Check the records below line by line, and report how many lines include the string "altera". No other words are needed.

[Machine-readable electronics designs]
________________

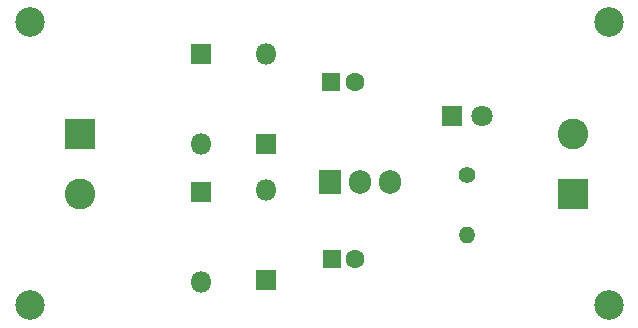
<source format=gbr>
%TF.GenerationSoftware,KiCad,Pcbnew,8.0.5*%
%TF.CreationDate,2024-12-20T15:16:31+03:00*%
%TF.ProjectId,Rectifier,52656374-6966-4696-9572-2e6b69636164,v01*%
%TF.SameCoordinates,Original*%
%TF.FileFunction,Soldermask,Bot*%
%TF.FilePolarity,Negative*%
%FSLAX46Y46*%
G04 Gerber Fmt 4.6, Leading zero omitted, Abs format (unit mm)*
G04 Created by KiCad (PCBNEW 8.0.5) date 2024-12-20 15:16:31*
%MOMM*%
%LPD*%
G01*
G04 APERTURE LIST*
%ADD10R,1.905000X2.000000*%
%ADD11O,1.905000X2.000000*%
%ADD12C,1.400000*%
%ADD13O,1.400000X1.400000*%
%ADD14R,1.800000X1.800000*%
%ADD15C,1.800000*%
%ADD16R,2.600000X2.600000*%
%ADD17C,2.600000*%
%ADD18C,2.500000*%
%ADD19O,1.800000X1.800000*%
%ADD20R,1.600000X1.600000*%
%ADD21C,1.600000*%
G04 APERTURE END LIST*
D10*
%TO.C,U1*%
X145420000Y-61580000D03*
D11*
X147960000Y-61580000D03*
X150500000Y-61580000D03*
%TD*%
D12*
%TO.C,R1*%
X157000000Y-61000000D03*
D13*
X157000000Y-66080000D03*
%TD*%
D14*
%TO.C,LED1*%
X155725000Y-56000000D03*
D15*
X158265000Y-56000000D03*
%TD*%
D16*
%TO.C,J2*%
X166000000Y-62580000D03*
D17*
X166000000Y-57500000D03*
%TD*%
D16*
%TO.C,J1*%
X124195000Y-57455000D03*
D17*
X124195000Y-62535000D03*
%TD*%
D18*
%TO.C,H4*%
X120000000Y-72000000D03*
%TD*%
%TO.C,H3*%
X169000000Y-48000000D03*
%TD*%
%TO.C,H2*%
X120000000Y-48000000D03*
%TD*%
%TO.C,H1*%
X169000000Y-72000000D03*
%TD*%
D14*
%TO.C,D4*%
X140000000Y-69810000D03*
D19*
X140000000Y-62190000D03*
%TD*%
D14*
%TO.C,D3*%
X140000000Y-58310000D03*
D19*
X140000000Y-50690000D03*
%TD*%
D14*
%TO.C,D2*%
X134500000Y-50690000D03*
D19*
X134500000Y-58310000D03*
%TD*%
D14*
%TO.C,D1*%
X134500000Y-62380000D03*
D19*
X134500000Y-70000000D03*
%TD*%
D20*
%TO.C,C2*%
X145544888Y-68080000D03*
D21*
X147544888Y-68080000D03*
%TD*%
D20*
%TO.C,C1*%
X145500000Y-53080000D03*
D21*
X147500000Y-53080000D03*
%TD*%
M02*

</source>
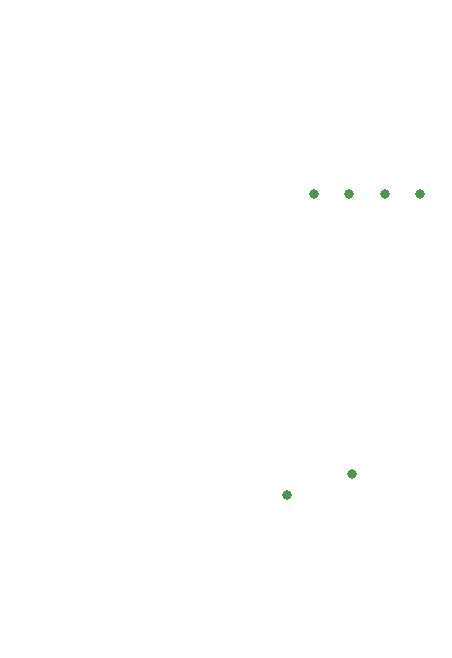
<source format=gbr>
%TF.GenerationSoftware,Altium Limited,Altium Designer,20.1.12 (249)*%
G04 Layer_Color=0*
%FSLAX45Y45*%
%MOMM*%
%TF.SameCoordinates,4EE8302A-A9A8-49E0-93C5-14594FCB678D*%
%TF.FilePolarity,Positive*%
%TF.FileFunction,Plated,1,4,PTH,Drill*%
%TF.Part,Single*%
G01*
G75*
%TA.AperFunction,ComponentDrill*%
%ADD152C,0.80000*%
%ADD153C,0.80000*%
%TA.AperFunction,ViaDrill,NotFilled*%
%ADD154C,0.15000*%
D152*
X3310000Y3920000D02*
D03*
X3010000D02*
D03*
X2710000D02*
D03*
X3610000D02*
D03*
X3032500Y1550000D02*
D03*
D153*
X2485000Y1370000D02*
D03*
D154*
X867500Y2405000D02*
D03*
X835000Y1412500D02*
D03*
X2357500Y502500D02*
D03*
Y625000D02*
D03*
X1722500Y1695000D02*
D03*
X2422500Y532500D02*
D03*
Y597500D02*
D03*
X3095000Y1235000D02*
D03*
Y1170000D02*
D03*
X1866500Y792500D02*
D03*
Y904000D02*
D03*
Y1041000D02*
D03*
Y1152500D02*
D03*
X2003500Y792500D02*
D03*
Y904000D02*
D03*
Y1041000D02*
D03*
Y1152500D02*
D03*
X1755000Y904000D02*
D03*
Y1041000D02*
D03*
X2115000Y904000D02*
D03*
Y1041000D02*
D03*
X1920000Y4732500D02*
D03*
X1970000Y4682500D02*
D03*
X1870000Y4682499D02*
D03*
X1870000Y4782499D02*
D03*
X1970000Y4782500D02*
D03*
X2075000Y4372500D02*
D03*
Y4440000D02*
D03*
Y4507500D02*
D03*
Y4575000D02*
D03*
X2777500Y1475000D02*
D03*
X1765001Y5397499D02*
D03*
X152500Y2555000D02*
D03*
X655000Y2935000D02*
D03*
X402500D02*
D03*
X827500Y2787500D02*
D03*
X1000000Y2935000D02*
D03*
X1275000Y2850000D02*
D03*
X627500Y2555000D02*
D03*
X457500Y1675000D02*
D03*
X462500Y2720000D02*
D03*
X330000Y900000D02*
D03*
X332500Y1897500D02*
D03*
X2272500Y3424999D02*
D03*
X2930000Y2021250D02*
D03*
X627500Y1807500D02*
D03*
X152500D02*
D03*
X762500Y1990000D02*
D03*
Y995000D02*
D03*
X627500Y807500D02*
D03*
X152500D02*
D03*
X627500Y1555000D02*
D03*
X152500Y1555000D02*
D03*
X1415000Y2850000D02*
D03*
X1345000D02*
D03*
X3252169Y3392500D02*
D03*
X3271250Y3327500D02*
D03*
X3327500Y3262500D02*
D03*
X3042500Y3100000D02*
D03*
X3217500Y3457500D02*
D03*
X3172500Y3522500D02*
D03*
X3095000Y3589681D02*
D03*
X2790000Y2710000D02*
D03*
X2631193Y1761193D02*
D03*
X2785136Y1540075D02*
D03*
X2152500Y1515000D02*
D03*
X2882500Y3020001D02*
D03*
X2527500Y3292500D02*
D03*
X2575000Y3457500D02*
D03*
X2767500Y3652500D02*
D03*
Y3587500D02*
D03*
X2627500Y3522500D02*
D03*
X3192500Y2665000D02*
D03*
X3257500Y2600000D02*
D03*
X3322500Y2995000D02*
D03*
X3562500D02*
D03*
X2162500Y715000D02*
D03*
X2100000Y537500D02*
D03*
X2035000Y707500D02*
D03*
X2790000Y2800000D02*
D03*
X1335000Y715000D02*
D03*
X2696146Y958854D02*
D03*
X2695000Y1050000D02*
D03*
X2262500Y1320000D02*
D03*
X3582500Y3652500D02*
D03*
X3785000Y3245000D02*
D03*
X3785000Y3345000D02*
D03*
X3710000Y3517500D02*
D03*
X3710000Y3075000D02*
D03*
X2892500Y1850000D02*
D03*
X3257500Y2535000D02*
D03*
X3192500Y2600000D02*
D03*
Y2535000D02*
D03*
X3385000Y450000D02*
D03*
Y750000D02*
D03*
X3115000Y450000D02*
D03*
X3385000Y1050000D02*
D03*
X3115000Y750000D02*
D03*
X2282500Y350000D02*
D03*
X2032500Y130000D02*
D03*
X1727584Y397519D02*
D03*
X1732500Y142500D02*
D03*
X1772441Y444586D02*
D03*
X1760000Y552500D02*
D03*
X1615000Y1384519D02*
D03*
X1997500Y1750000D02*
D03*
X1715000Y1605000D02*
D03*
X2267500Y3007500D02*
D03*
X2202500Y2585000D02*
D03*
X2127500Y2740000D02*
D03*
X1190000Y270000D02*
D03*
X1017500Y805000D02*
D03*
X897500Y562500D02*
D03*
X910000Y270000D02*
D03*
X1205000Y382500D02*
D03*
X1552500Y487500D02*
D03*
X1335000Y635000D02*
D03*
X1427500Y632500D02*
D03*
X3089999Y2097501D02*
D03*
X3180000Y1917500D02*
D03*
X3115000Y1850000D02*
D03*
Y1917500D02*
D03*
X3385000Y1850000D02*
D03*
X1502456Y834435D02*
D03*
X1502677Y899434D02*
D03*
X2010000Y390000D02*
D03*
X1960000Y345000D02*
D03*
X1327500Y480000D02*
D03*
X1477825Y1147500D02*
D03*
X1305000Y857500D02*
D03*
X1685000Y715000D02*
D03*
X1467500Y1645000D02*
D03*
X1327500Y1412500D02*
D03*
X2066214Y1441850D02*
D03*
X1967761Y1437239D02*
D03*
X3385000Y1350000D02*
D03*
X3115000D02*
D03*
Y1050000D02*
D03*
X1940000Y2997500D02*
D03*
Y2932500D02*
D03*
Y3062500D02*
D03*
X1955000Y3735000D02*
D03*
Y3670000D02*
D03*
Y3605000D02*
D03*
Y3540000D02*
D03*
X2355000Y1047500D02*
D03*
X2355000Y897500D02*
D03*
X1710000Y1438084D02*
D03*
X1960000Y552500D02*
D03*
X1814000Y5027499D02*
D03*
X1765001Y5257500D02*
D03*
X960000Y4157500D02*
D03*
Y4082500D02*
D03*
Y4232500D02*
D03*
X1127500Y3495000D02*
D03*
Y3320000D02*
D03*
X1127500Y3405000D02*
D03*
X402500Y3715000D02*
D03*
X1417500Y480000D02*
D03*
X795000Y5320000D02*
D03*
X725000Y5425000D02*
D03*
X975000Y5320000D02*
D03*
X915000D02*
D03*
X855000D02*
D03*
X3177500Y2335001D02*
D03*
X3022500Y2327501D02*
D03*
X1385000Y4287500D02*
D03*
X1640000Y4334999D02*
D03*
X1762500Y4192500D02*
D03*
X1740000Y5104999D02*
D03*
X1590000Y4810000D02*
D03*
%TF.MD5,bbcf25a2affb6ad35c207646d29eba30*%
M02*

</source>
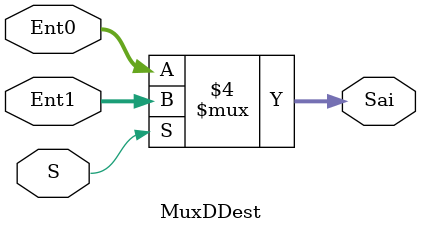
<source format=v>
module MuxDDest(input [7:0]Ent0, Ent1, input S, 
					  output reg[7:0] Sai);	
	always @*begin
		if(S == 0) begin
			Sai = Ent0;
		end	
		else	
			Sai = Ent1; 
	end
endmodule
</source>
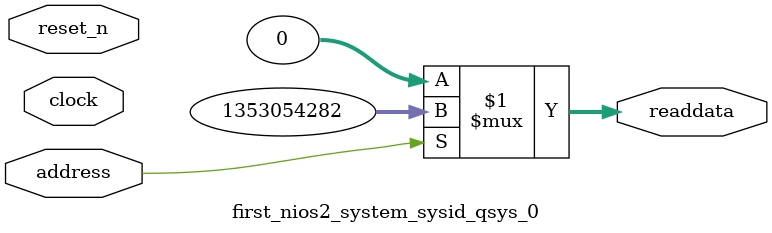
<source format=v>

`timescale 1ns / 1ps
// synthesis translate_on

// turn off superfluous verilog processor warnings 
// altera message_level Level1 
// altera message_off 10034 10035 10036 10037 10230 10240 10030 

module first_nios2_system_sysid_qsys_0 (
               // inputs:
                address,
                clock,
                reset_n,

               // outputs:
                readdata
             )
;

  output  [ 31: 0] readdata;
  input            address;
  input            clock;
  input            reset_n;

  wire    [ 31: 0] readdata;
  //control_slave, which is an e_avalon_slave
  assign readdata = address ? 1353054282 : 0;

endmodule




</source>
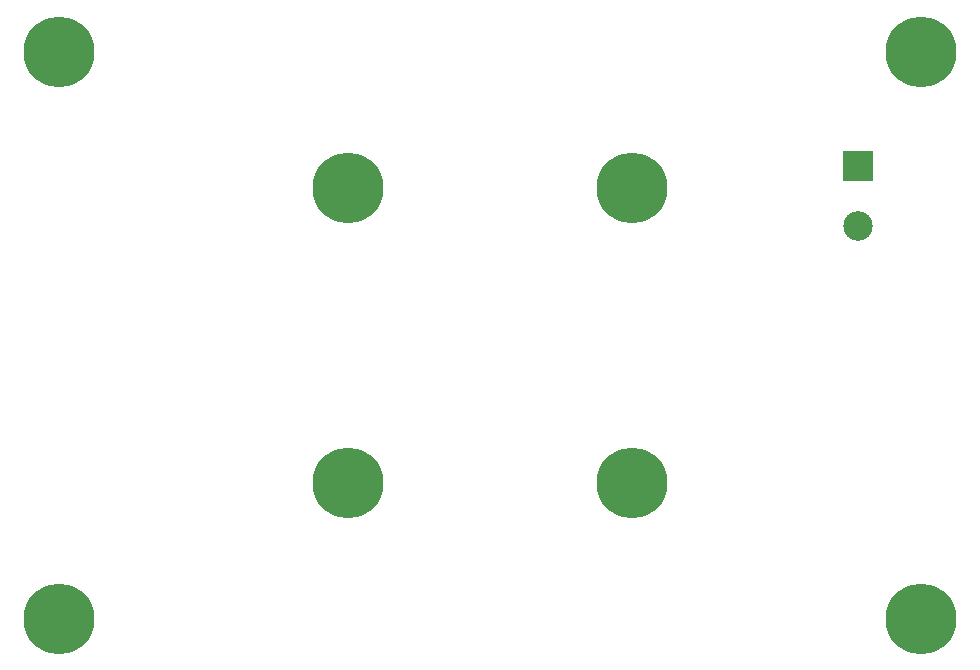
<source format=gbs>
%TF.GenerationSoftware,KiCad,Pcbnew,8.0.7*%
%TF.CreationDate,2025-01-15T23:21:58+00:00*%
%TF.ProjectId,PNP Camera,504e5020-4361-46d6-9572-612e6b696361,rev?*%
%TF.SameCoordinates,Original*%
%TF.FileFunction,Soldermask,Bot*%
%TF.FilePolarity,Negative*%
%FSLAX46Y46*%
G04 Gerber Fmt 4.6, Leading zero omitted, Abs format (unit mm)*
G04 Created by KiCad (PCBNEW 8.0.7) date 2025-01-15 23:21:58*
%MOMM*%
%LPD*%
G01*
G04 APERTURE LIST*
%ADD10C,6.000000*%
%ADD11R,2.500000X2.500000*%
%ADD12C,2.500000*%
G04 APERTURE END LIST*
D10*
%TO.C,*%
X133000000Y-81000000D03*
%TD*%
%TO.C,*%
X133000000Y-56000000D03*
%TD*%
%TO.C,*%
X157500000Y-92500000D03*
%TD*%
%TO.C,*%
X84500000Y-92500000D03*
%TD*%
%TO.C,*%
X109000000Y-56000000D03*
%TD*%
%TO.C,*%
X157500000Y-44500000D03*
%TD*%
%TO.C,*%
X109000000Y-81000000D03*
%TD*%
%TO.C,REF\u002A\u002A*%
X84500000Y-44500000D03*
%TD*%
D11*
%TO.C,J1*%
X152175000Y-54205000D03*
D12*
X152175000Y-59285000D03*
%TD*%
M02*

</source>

________________

**Answer for the task**: 2